The contributors to the podcast are aware of the inherent difficulties of looking at race as identity – white American, for example, being problematic in a country made up of so many different immigrants. Yet the prevalence of DNA testing in the USA indicates just how invested some Americans are in their own ancestry – one only has to read a Wikipedia entry for a random celebrity with a solemn paragraph telling us that so and so has 'English, German and Irish ancestry'.
The discussion, then, is so complex as to go down many rabbit holes, all of which are relevant but not easy to put into any coherent argument. By the time it takes into account the clinical experience of donors and recipients, the lived experience of immigrant families, the parenting styles experienced by DCPs and resulting relationship issues, racism seems too generic a term for the forces at work here, though racism surely plays its part. The impostor syndrome the guests describe comes from a sense of not fitting into a clear family narrative – a situation shared by many adoptees for example, both in transracial and mono-racial settings. It is also a sense of wanting to be 'claimed' by a particular culture. This is something that many dual nationals and children of immigrant families, myself included, will identify with, and involves a lifetime's process of coming to terms with.
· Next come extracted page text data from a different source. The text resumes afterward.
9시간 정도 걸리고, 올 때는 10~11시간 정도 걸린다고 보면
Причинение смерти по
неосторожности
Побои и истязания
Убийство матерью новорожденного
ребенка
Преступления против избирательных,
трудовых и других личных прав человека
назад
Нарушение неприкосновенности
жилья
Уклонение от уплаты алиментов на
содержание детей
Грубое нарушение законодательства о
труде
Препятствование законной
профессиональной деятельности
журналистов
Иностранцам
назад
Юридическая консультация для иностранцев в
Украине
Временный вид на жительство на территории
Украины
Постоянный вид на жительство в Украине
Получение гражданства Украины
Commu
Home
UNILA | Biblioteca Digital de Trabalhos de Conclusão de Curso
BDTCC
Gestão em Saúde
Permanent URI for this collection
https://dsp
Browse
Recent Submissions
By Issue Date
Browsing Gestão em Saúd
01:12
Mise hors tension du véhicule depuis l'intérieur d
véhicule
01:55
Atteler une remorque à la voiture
The second guest, Eric, raised as Brazilian and speaking Portuguese, is donor conceived from a West African sperm donor. His parents have both white European and indigenous South American ancestries. His relationship with his parents has been strained since his mother forbade him to speak about this with other family members and he carries an additional trauma as a result of being a first responder during the Capitol riots of January 2020 and witnessing first-hand the violence unleashed through the forces of white supremacy.
At times the discussion becomes confusing, especially when the speakers backtrack to fill in contextual and often peripheral detail. The many acronyms used don't always help either; the listener would have to be embedded in the terminology to make sense of what was being discussed at times. I had to listen to the podcast twice and still struggled to fully understand the second case study. In fostering an atmosphere of informality, the podcasting team allow the points made to become lost or diluted – an issue that might be resolved by clarifying points and summing up as the conversation progresses. The advantages of the format – the informality and warmth – are clearly what's needed to allow participants to open up about their stories.
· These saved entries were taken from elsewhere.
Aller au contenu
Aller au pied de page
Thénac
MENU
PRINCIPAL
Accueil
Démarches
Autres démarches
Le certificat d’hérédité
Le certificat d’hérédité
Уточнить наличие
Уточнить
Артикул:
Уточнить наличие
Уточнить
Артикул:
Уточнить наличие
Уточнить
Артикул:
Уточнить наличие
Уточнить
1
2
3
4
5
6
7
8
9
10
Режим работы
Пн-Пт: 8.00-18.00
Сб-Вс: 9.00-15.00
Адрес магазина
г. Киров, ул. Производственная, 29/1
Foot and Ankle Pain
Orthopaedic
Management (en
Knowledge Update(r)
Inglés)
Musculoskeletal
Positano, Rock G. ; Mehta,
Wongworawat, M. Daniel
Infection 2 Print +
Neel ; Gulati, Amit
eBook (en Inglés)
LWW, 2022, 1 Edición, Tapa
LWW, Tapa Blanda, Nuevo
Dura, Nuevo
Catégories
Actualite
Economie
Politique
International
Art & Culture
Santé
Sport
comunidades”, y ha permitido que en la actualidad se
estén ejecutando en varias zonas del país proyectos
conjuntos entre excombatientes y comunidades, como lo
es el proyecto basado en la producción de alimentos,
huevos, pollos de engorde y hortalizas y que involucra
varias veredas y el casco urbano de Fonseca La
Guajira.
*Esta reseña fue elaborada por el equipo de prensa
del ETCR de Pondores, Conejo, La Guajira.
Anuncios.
The subjects raised here are important and beg to be analysed and debated more precisely. Shared beliefs and values are more important cultural markers than ancestral DNA, yet they rely on confident, positive parental upbringing, which in turn relies on emotional intelligence and skill. Donor offspring face challenges more particular to trans-racial settings and need to see themselves and their experience positively reflected and normalised in wider society – hence the enormous value of self-help and support groups.
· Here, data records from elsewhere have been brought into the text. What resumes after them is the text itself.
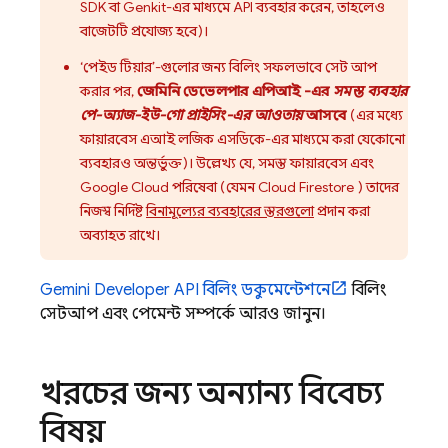
SDK বা Genkit-এর মাধ্যমে API ব্যবহার করেন, তাহলেও
বাজেটটি প্রযোজ্য হবে)।
‘পেইড টিয়ার’-গুলোর জন্য বিলিং সফলভাবে সেট আপ
করার পর,
জেমিনি ডেভেলপার এপিআই
-এর
সমস্ত ব্যবহার
পে-অ্যাজ-ইউ-গো প্রাইসিং-এর আওতায়
আসবে
(এর মধ্যে
ফায়ারবেস এআই লজিক
এসডিকে-এর মাধ্যমে করা যেকোনো
ব্যবহারও অন্তর্ভুক্ত)। উল্লেখ্য যে, সমস্ত ফায়ারবেস এবং
Google Cloud
পরিষেবা (যেমন
Cloud Firestore
) তাদের
নিজস্ব নির্দিষ্ট
বিনামূল্যের ব্যবহারের স্তরগুলো
প্রদান করা
অব্যাহত রাখে।
Gemini Developer API
বিলিং ডকুমেন্টেশনে
বিলিং
সেটআপ এবং পেমেন্ট সম্পর্কে আরও জানুন।
খরচের জন্য অন্যান্য বিবেচ্য
বিষয়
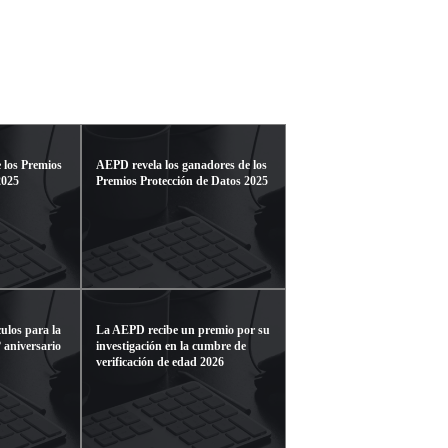
 los Premios
AEPD revela los ganadores de los
2025
Premios Protección de Datos 2025
ulos para la
La AEPD recibe un premio por su
 aniversario
investigación en la cumbre de
verificación de edad 2026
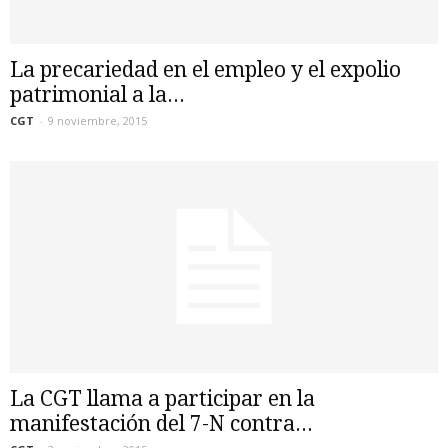
La precariedad en el empleo y el expolio
patrimonial a la...
CGT
-
9 noviembre, 2015
La CGT llama a participar en la
manifestación del 7-N contra...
Everyone involved in the donor conceived journey owes it to the children to reflect more rigorously on their roles and responsibilities and foresee the potential pitfalls, from clinic to donor parents, recipients and wider family. Infertile couples don't always leave their issues behind with a successful pregnancy – far from it. In the case-studies in this podcast, parents inflict all sorts of additional damage to their much-wanted children through a refusal to face reality and denying their children's feelings of isolation and confusion.